# Punk Guitarist looking for band/band members



## Sykonatiac (Oct 19, 2006)

I'm 17 years old, male and a guitarist, I live in Wolfville,and unfortunately have no transportation(other than my feet and a bicycle). I'm interested in starting a 4 piece punk band. Drums, bass,guitar(me) and a singer.

My equipment list is pretty shitty at the moment, but I can upgrade it(or borrow some) fairly quickly, I'm saving up for a 30 watt Marshall amp and an effects pedal(not sure what kind), I should be able to get those either then end of this month or early next month.

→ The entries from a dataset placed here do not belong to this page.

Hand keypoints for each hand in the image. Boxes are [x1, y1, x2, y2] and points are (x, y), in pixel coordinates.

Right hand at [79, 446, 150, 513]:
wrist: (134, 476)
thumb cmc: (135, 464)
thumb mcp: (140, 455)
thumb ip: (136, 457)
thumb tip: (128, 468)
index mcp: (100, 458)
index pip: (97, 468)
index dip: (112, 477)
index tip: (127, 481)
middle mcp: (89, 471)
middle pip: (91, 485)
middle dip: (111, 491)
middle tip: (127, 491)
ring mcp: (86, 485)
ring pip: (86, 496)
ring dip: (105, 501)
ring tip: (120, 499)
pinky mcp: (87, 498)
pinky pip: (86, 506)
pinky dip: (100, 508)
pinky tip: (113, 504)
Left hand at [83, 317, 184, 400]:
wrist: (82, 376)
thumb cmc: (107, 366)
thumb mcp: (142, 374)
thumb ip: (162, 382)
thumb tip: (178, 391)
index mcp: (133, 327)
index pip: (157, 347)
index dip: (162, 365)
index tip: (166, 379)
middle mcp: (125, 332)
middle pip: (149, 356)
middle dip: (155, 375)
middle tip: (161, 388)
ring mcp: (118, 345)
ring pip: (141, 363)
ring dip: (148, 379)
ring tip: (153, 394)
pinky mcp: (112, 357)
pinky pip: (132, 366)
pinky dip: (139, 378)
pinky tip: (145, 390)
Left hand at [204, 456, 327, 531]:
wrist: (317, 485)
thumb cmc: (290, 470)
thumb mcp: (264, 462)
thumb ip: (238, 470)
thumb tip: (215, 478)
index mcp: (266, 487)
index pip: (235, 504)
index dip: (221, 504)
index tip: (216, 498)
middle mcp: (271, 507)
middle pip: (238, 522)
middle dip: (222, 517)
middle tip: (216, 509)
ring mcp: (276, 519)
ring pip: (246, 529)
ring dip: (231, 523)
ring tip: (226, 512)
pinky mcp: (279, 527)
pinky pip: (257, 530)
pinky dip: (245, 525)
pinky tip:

So, if you play drums, bass, or are a singer and live nearby(or would not mind driving me to and from our jams(I live in a little tiny house with 7 other people, no room at all for jamming)) then pm me(or post here).

C'mon, lemme see your hands!


----------



## nathanandrewmeima (Mar 12, 2006)

*Yo!*

Hey man, 

I know ur thread hear is mad old but what the heck. im 16 play guitar or bass if i have to, have good enough gear and in the middle of gettin better stuff. Only thing is i live in bowmanville, Ontario and dont have a clue were the heck wolfville is so email me back at [email protected] if u live anywhere near me.

PS, u said u have no means of transportation , ill have my liscence in june.


----------